• _Problem_
Please give the entries below again exactly, omitting every picture.

• _Supplied records_
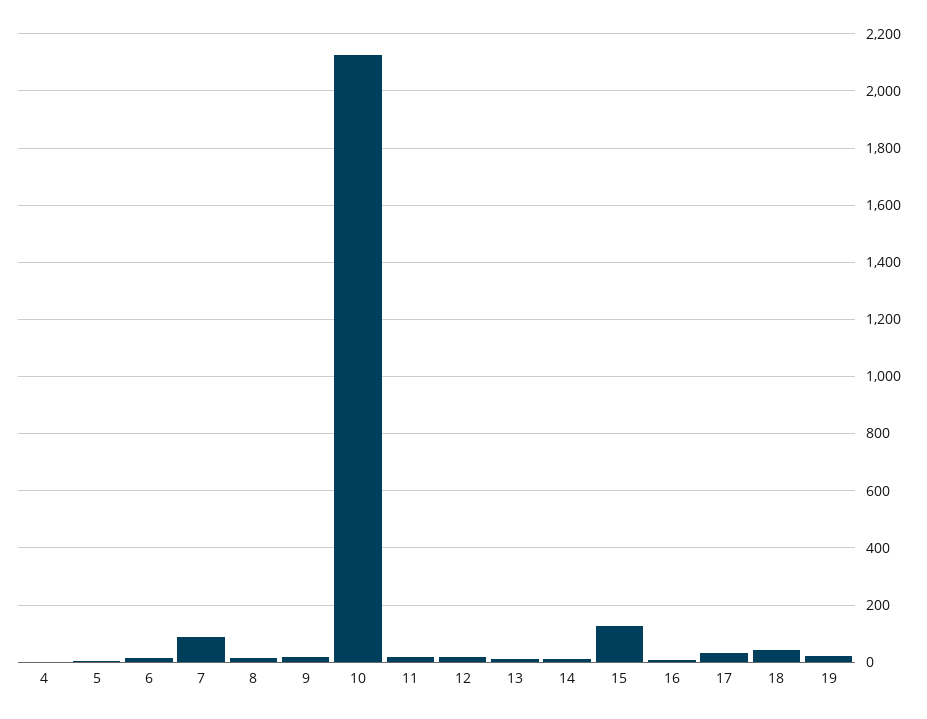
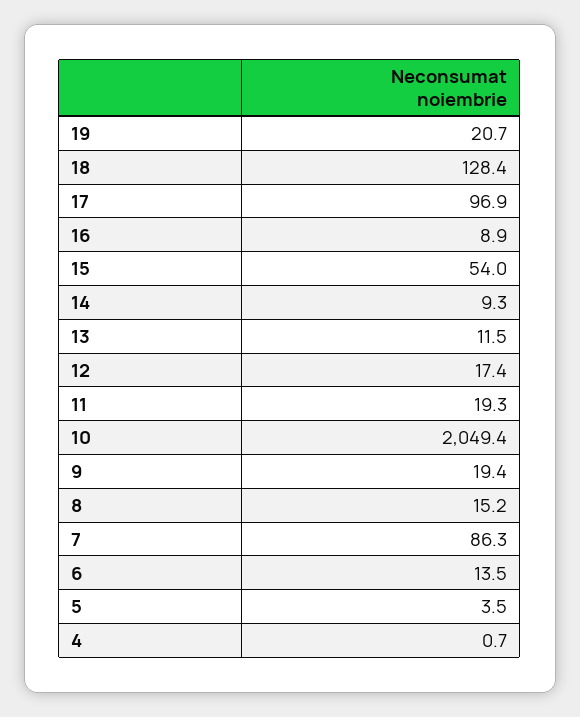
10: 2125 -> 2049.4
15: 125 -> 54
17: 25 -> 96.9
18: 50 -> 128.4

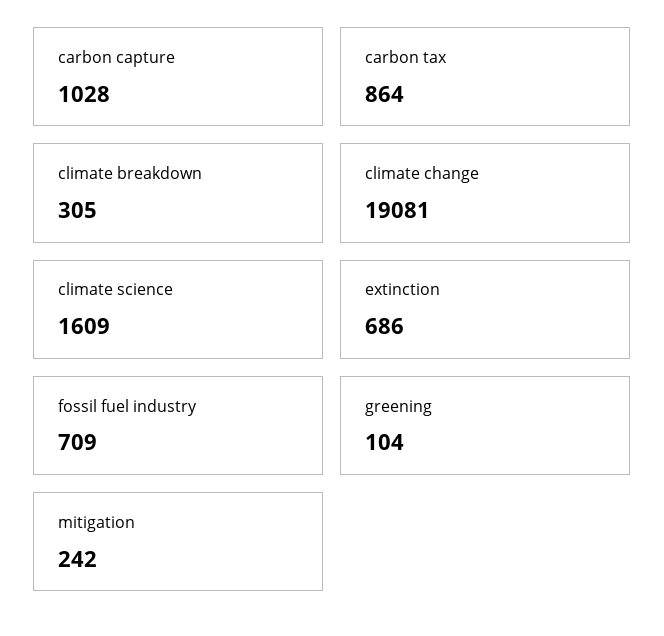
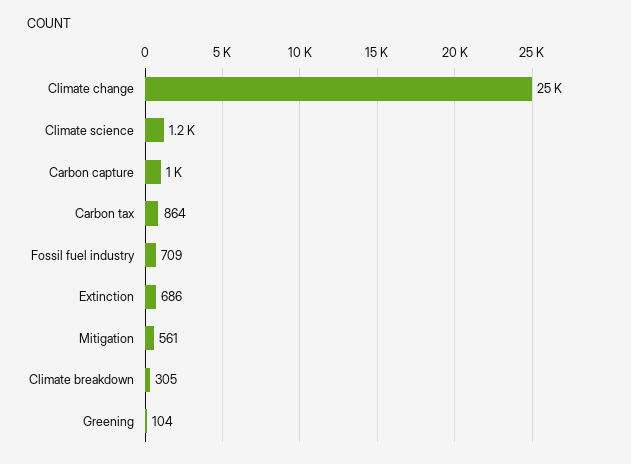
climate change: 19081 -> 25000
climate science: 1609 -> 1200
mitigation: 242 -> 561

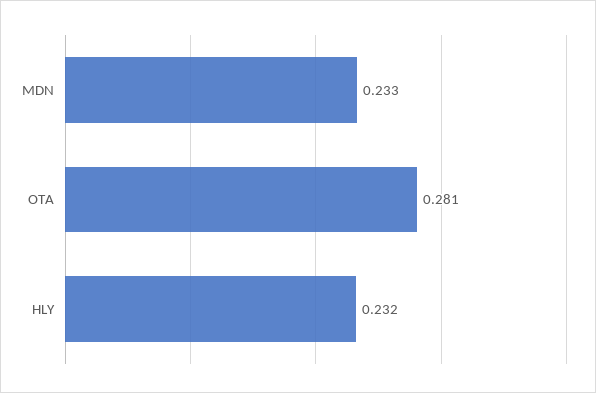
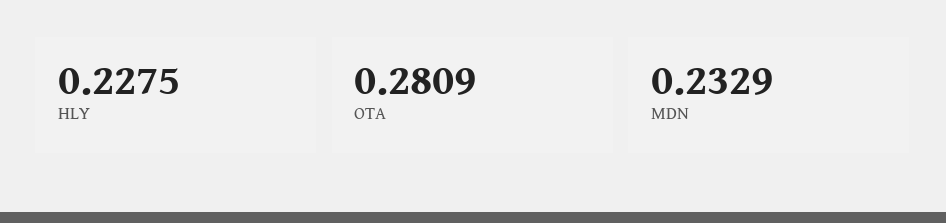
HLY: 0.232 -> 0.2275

• _Output of the task_
10: 2125 -> 2049.4
15: 125 -> 54
17: 25 -> 96.9
18: 50 -> 128.4

climate change: 19081 -> 25000
climate science: 1609 -> 1200
mitigation: 242 -> 561

HLY: 0.232 -> 0.2275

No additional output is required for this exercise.